TASK ITEM: Below are the records; give again exactly the line with "pinky tip: (47, 36)", the line with "pinky pip: (74, 132)", and each line that lies between them, and nothing besides.

-- WORKING DATA follows --

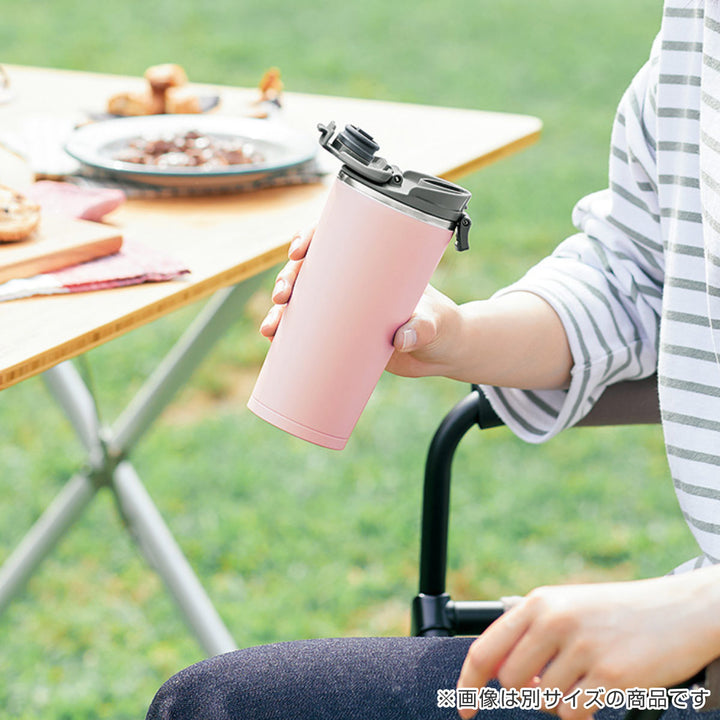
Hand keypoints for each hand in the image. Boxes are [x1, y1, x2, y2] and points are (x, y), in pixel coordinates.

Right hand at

-- WORKING DATA concluded --
-- WORKING DATA follows --

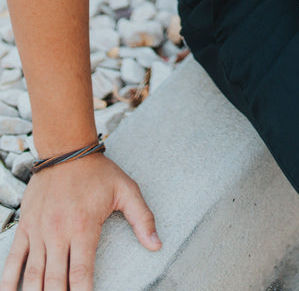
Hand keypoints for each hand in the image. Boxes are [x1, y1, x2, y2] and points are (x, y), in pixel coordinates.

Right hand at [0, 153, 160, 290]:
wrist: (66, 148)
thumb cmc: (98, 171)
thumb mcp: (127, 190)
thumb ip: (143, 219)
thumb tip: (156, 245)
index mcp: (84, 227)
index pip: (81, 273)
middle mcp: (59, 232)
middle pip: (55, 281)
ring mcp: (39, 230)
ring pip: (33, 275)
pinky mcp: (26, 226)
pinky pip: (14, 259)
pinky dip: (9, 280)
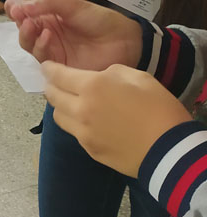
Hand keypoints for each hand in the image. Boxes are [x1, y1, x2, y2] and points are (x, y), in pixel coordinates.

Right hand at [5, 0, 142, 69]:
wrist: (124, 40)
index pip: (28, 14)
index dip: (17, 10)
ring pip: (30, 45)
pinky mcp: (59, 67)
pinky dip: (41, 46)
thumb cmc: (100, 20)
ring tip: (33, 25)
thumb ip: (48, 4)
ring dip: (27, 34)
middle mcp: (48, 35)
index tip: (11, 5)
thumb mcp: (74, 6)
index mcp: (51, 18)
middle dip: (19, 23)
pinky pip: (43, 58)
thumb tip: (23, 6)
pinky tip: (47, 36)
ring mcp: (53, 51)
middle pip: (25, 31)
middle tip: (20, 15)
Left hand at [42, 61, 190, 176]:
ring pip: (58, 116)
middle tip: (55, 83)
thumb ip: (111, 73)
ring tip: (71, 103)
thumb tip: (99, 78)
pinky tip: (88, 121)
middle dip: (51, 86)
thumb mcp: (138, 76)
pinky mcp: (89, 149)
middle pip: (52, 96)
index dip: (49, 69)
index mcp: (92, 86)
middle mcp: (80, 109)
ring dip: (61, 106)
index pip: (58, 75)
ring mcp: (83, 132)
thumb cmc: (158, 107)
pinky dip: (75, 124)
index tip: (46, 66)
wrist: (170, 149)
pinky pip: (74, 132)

-- WORKING DATA concluded --
-- WORKING DATA follows --

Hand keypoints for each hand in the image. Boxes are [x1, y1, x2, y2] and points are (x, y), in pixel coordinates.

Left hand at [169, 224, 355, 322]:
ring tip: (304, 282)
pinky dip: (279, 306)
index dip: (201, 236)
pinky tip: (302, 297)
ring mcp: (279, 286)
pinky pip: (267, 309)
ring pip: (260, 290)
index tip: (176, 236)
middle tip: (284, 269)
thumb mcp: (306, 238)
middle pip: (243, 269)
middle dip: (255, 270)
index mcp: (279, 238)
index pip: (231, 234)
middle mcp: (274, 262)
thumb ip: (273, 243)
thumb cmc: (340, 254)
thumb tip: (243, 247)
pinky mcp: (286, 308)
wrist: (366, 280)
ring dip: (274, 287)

-- WORKING DATA concluded --

PROBLEM SOLUTION:
pinky tip: (47, 36)
ring mcp: (53, 51)
middle pip: (25, 31)
middle tip: (20, 15)
Left hand at [42, 61, 190, 176]:
ring pip: (58, 116)
middle tip: (55, 83)
thumb ip: (111, 73)
ring tip: (71, 103)
thumb tip: (99, 78)
pinky tip: (88, 121)
middle dip: (51, 86)
thumb mcp: (138, 76)
pinky mcp: (89, 149)
middle pip: (52, 96)
index dip: (49, 69)
index mcp: (92, 86)
middle mcp: (80, 109)
ring dip: (61, 106)
index pip: (58, 75)
ring mcp: (83, 132)
thumb cmc: (158, 107)
pinky dip: (75, 124)
index tip: (46, 66)
wrist: (170, 149)
pinky pip: (74, 132)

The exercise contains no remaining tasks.